• **Questions on the material**
1. From the plotsML.gb2 documentation, extract the passage that begins at the words "Function plotsML.gb2 produces" and stops after the words "vector of 1.", copying it word for word.
2. Continue the plotsML.gb2 documentation from the point where it stops.

Cumulative Distribution Plot and Kernel Density Plot for the Fitted GB2

Description

Function plotsML.gb2 produces two plots. The first is a plot of the empirical cumulative distribution function versus the fitted cumulative distibution function. The second is a plot of the kernel density versus the fitted GB2 density. Function saveplot saves locally the produced plot.

Usage

plotsML.gb2(z, shape1, scale, shape2, shape3, w=rep(1,length(z))) 
saveplot(name, pathout)
plotsML.gb2(z, shape1, scale, shape2, shape3, w=rep(1,length(z))) 
saveplot(name, pathout)

Arguments

`z`	numeric; vector of data values.
`w`	numeric; vector of weights. Must have the same length as `z`. By default `w` is a vector of 1.
`shape1`	numeric; positive parameter.
`scale`	numeric; positive parameter.
`shape2`, `shape3`	numeric; positive parameters of the Beta distribution.
`name`	string; the name of the plot.
`pathout`	string; the path of the folder or device where the plot will be saved.

• **Available data**
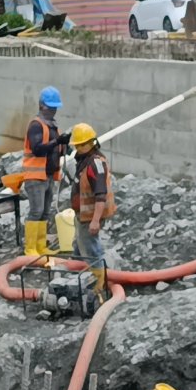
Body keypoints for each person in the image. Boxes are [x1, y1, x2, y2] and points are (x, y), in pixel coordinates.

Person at [22, 86, 69, 258]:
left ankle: (41, 246)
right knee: (36, 211)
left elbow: (56, 148)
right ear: (42, 105)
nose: (53, 110)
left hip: (48, 175)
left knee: (45, 212)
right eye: (51, 107)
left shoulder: (52, 126)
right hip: (35, 176)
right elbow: (38, 149)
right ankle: (30, 248)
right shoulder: (36, 125)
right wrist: (57, 142)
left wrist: (65, 146)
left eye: (55, 107)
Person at [69, 122, 113, 301]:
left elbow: (100, 194)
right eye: (76, 145)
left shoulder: (95, 164)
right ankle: (78, 279)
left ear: (92, 143)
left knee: (92, 252)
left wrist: (95, 220)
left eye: (82, 145)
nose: (78, 148)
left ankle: (98, 288)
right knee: (79, 248)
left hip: (90, 217)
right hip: (82, 216)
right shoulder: (84, 161)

• **Results for each task**
1.
Function plotsML.gb2 produces two plots. The first is a plot of the empirical cumulative distribution function versus the fitted cumulative distibution function. The second is a plot of the kernel density versus the fitted GB2 density. Function saveplot saves locally the produced plot.

Usage

plotsML.gb2(z, shape1, scale, shape2, shape3, w=rep(1,length(z))) 
saveplot(name, pathout)
plotsML.gb2(z, shape1, scale, shape2, shape3, w=rep(1,length(z))) 
saveplot(name, pathout)

Arguments

`z`	numeric; vector of data values.
`w`	numeric; vector of weights. Must have the same length as `z`. By default `w` is a vector of 1.

2.
Details

The used kernel is "Epanechnikov" (see plot).

Author(s)

Monique Graf and Desislava Nedyalkova

Profile Log-likelihood of the GB2 Distribution

Description

Expression of the parameters shape2 $=p$ and shape3 $=q$ of the GB2 distribution as functions of shape1 $=a$ and scale $=b$ , profile log-likelihood of the GB2 distribution, scores of the profile log-likelihood.

Usage

prof.gb2(x, shape1, scale, w=rep(1, length(x)))
proflogl.gb2(x, shape1, scale, w=rep(1, length(x)))
profscores.gb2(x, shape1, scale, w=rep(1, length(x)))
prof.gb2(x, shape1, scale, w=rep(1, length(x)))
proflogl.gb2(x, shape1, scale, w=rep(1, length(x)))
profscores.gb2(x, shape1, scale, w=rep(1, length(x)))

Arguments

`x`	numeric; vector of data values.
`shape1`	numeric; positive parameter.
`scale`	numeric; positive parameter.
`w`	numeric; vector of weights. Must have the same length as `x`. By default `w` is a vector of 1.

Details

Using the full log-likelihood equations for the GB2 distribution, the parameters $p$ and $q$ can be estimated as functions of $a$ and $b$ . These functions are plugged into the log-likelihood expression, which becomes a function of $a$ and $b$ only. This is obtained by reparametrizing the GB2, i.e. we set $r=\frac{p}{p+q}$ and $s=p+q$ . More details can be found in Graf (2009).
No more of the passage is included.